RECOMMENDED: the seven wonders of London's museums and attractions
V1 flying bomb and V2 rocket
These huge missiles peppered London towards the end of World War Two and were hailed by the Nazi regime as wonder weapons that would undermine British morale and turn the tide for Germany. In fact they resulted in more deaths among the slave labourers manufacturing them than the British civilians they targeted, in an offensive that lasted less than a year. At the end of the war, Wernher von Braun, creator of the V2, was arrested and taken to America where, as part of ‘Operation Paperclip’, he put the techniques he had learned to a new use – his efforts eventually resulted in the first moon landing.
Letter to Lord Kitchener
As a cabinet minister at the beginning of World War I, Lord Herbert Kitchener was one of the few in office to foresee a long war.

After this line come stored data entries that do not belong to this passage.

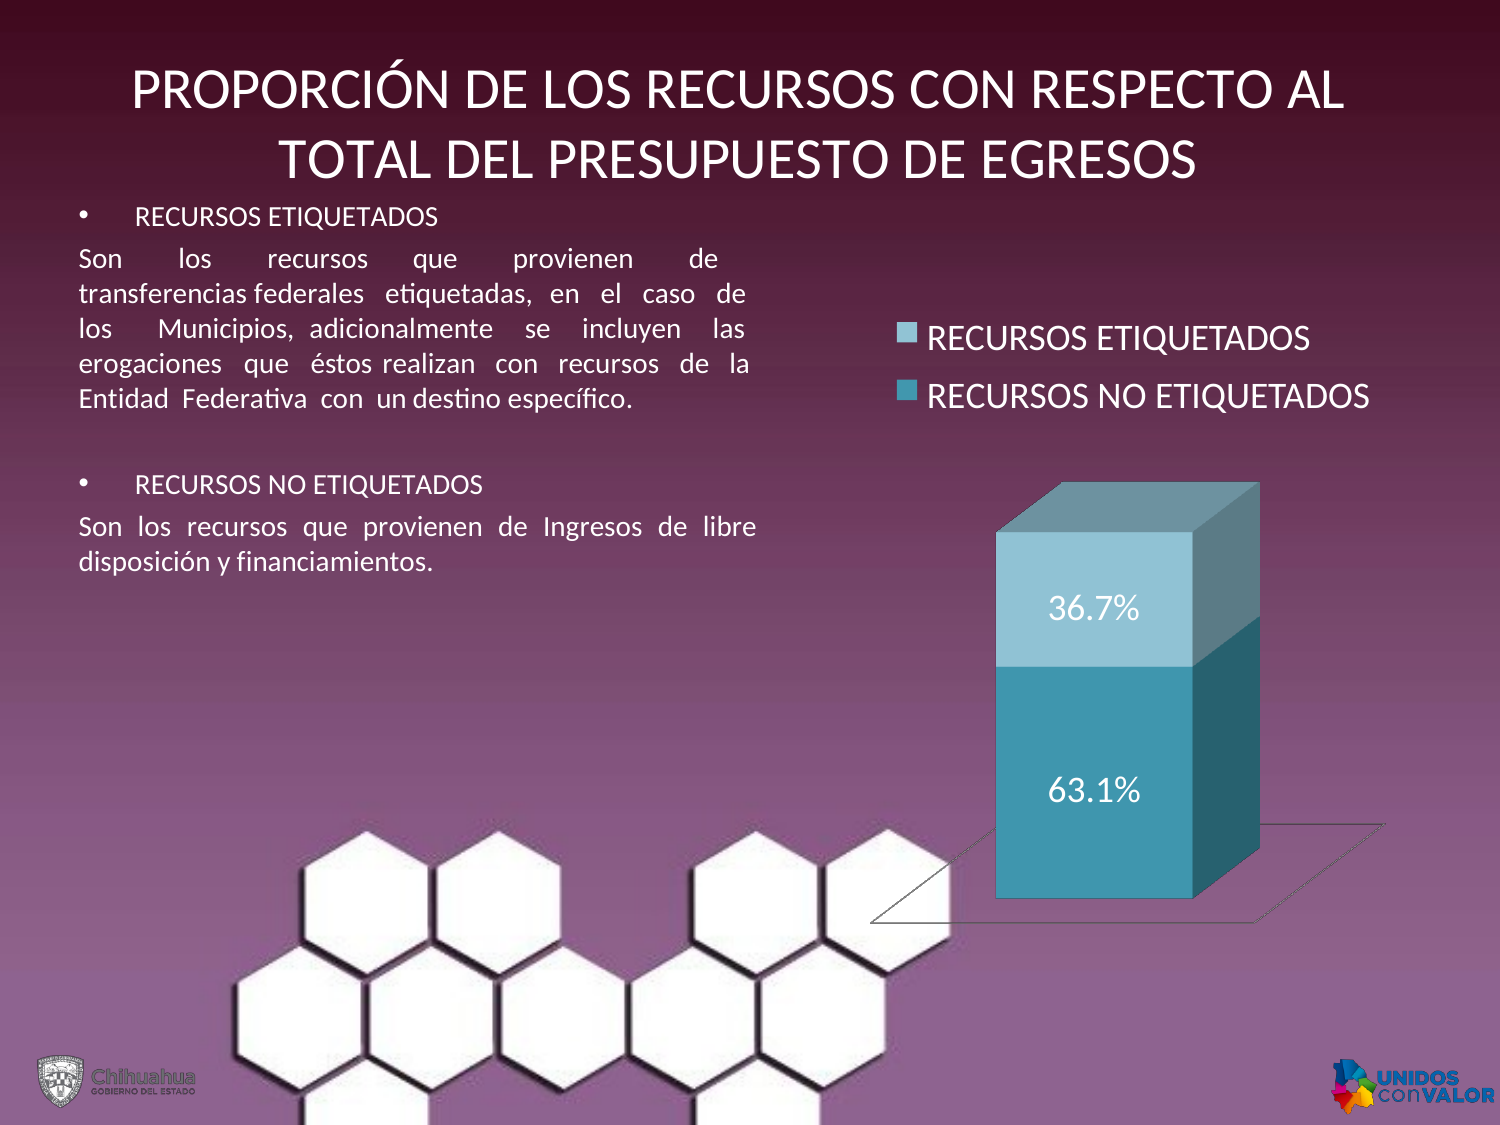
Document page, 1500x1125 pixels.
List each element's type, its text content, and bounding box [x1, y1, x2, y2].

text_box [896, 322, 918, 343]
text_box [896, 379, 918, 401]
text_box [867, 451, 1390, 926]
picture [0, 0, 1500, 1125]
text_box PROPORCIÓN DE LOS RECURSOS CON RESPECTO AL TOTAL DEL PRESUPUESTO DE EGRESOS [130, 50, 1346, 191]
text_box RECURSOS ETIQUETADOS RECURSOS NO ETIQUETADOS [924, 312, 1377, 416]
text_box RECURSOS ETIQUETADOS Son los recursos que provienen de transferencias federales etiquetadas, en el caso de los Municipios, adicionalmente se incluyen las erogaciones que éstos realizan con recursos de la Entidad Federativa con un destino específico. RECURSOS NO ETIQUETADOS Son los recursos que provienen de Ingresos de libre disposición y financiamientos. [76, 197, 761, 577]
text_box 63.1% [1045, 765, 1144, 811]
text_box 36.7% [1045, 582, 1144, 628]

He organised the largest volunteer army the world had ever seen and his iconic recruitment posters are still familiar today. The response to the campaign was overwhelming: more than half a million men signed up in the first few weeks. This letter is from a nine-year-old boy from Dublin, offering his services to ‘Lord Kitchner’ as a ‘despatch ridder’. He says he can ‘ride jolley quick on my bycycle’, claims to be ‘a godd shot with a revolver’ and able to ‘win a fight with lads twice as big as mysels’. The War Office replied thanking Alfie for his letter but informing him that he was not quite old enough. (Many boys lied about their age and were successfully enlisted, especially when the rush to join up began to die down in 1915.)

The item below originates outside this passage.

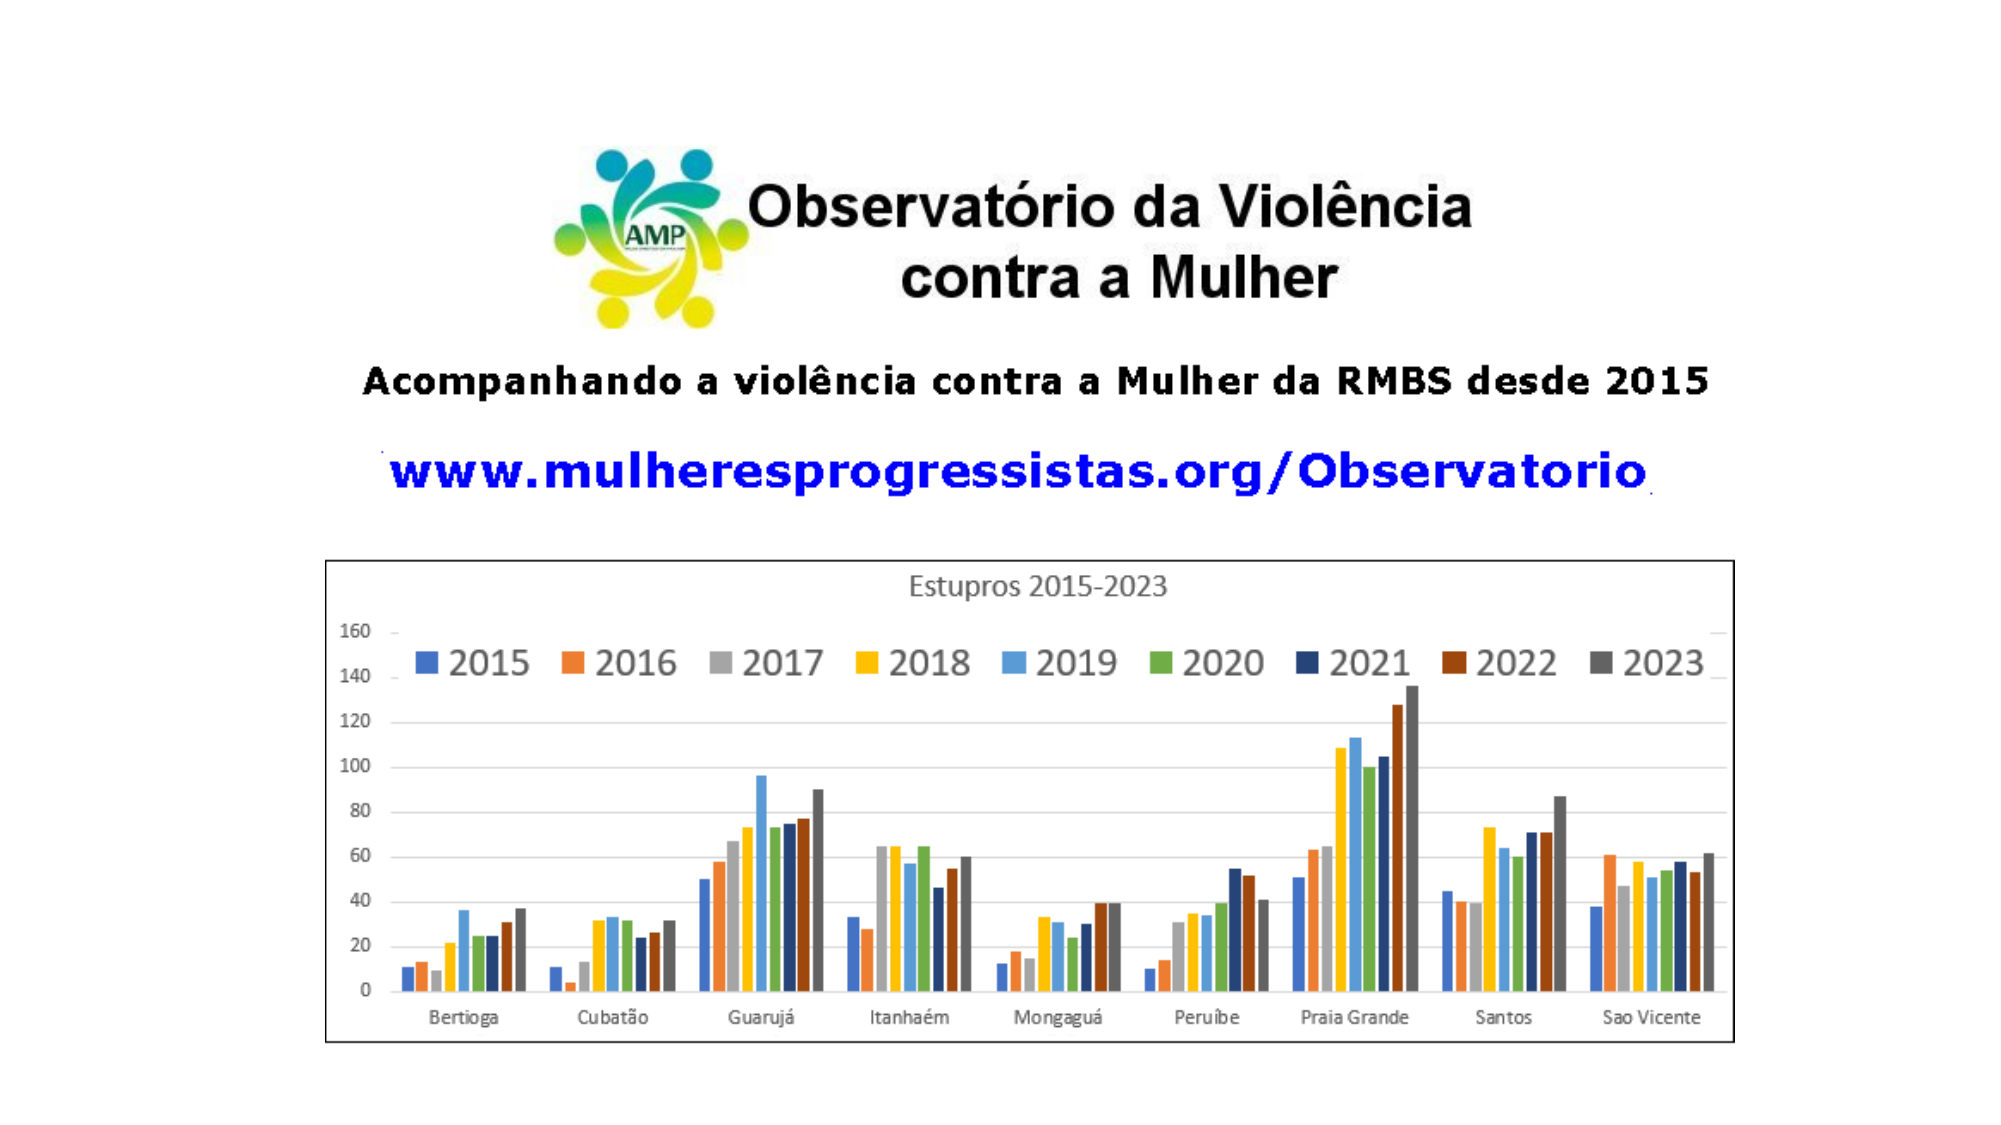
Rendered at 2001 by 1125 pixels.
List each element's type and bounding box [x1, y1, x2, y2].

picture [325, 79, 1735, 1046]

In 1942, Polish inventor Józef Kosacki designed this mine detector, 500 of which were rushed to the front line in El Alamein, Egypt in order to clear the deep Nazi minefields. The design was incredibly successful, doubling the speed at which the army could progress to 200 metres an hour. By the end of the war, over 100,000 detectors had been made. The Allied forces won the battle but the Nazi legacy lives on. More than 20 million landmines remain buried beneath Egypt’s sand, killing 3,000 people in the last 25 years and making 10 percent of the country’s valuable agricultural land unusable.
Blackshirt Automobile Club Car Badge
Inspired by Benito Mussolini, Oswald Mosley’s ‘Blackshirts’ movement was openly anti-Semitic and violent. At its height, the British Union of Fascists (the Blackshirts’ official name) had 50,000 members, although many early supporters (including the Daily Mail) distanced themselves as the group’s stance became more aggressive. This badge, sporting the axe and lightning bolt of the party’s old and new flags would have been owned by a proud member, happy in the knowledge that he was entitled to roadside breakdown cover with complimentary racism.
Silent Protest playing cards
The road to hell is paved with good intentions and pictures of Tony Blair’s face. Artist Bill Drummond published these playing cards in 2002 in protest at the ‘War on Terror’ so that ‘players’ could ‘go for a whole day without uttering a single word, to bring about the end of the war’. Cards allow players to converse naturally, with 48 conversational phrases such as: ‘yes’, ‘harder’, ‘I love you’ and ‘I hate you’. The jokers of the pack have the phrases ‘me’ and ‘you’ while the last two cards are blank, insinuating that while the ‘player’ might be protesting, they may not necessarily have anything to say.
Uniform of a French Private of the 5th Infantry
Worn at the beginning of World War One, this uniform shows how wildly unprepared the world was for modern warfare. Politicians had resisted any changes to the outfit, arguing that heroes should dress as such, particularly in the case of the red trousers – as red was the colour of French bravery and superiority. The red fabric proved fatally easy for snipers to pick out, though presumably the corpses of French soldiers looked suitably heroic.
‘Coupons Required’ – Leonora Green 1941
Less than a year into World War Two, rationing began in Britain. It was enforced for over 13 years, and not officially lifted until 1954. This painting shows a week’s rations for a family in 1941. The cheese allowance was around 14g: not enough for a decent sandwich.